+++ Extract to read

My own sample size is small yes, but TENS OF MILLIONS have been sold and they continue to sell like hotcakes, new versions regularly sell as fast as they can pump them out. The educational market they originally targeted is a tiny portion of what they actually sell to. People clearly love these things, it isn't just me. You are the exception, not the norm and one of the few people I've heard moaning about them. If they're marketing in the space of professional computing that's news to me, everyone I know that uses them is a hobbyist. It's a $40 toy, not an enterprise grade computer, I've said that before.

bd139:
We have other boards ranging from simple STM32 to full 64 bit ARM. That’s my point as well.

They sell because of marketing, not because of merit.

It’s the wrong tool for nearly every job it’s pitched at you’ve put out.

++++++
+++ Rows

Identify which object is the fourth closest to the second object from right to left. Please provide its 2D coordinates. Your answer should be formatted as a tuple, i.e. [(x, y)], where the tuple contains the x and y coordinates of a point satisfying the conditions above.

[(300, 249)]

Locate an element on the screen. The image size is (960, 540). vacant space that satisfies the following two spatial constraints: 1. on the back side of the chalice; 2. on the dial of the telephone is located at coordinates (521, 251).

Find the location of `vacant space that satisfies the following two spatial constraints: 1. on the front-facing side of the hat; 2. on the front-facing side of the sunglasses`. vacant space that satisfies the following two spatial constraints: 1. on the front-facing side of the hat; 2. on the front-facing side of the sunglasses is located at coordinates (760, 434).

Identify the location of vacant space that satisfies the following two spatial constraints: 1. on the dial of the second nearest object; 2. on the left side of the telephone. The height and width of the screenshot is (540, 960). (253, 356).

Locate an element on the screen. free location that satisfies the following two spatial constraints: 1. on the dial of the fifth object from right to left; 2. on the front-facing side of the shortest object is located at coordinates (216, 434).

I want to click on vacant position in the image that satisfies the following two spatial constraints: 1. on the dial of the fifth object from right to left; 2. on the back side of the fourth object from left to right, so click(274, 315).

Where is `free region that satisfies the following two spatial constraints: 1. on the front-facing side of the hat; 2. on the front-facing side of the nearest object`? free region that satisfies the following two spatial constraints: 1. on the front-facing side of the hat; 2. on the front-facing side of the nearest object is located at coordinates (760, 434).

++++++
+++ Rows

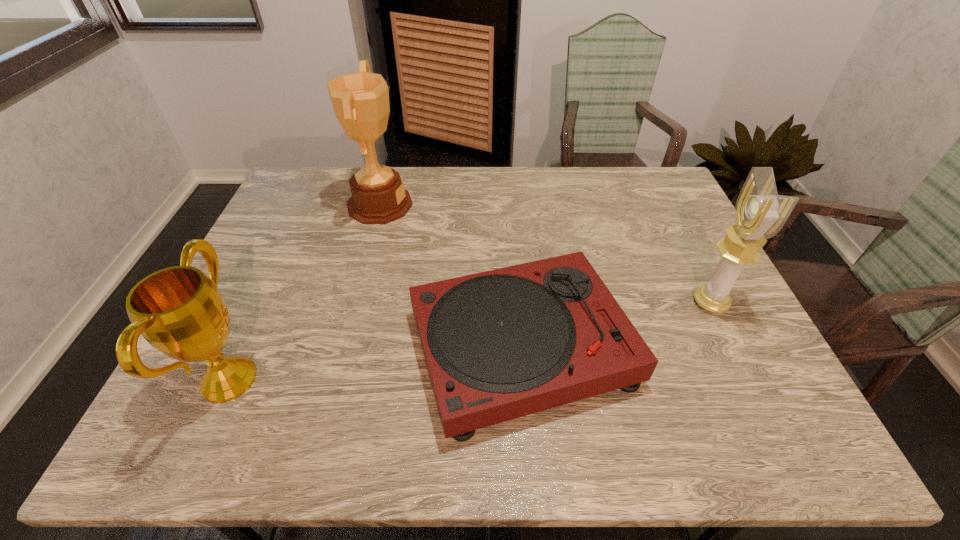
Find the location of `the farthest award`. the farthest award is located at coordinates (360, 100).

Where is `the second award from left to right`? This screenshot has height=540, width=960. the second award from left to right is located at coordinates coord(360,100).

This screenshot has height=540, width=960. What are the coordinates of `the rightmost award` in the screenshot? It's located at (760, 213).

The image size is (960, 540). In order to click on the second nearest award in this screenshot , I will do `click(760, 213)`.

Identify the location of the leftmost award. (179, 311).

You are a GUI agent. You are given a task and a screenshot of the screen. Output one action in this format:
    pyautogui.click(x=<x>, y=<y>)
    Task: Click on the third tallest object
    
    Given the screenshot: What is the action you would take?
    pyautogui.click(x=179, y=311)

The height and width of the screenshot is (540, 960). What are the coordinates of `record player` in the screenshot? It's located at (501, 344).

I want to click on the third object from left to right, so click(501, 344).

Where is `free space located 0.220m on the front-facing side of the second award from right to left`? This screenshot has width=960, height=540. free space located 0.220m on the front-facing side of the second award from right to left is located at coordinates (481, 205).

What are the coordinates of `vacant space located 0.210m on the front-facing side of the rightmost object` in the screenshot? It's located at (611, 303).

++++++
+++ Rows

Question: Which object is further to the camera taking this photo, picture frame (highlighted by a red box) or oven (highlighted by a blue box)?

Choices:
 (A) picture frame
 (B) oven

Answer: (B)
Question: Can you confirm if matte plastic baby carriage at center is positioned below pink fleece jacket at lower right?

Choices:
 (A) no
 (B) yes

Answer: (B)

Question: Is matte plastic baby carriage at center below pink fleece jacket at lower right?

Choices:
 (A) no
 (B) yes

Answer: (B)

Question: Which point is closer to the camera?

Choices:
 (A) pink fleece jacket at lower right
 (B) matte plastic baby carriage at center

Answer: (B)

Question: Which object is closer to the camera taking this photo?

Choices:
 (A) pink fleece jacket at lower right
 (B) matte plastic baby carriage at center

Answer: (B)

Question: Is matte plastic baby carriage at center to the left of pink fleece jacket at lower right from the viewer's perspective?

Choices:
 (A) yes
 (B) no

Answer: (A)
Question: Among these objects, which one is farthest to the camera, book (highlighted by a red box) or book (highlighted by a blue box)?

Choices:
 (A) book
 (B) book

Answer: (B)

++++++

◆ Tasks to carry out ◆
(a) Translate this sentence from the forum exchange into Spanish: "They sell because of marketing, not because of merit."
(b) Quote the forum exchange word for word, starting at "My own sample" and ending at "because of merit.".

◆ Outputs in order ◆
(a) Se venden por la mercadotecnia, no por sus méritos.

(b)
My own sample size is small yes, but TENS OF MILLIONS have been sold and they continue to sell like hotcakes, new versions regularly sell as fast as they can pump them out. The educational market they originally targeted is a tiny portion of what they actually sell to. People clearly love these things, it isn't just me. You are the exception, not the norm and one of the few people I've heard moaning about them. If they're marketing in the space of professional computing that's news to me, everyone I know that uses them is a hobbyist. It's a $40 toy, not an enterprise grade computer, I've said that before.

bd139:
We have other boards ranging from simple STM32 to full 64 bit ARM. That’s my point as well.

They sell because of marketing, not because of merit.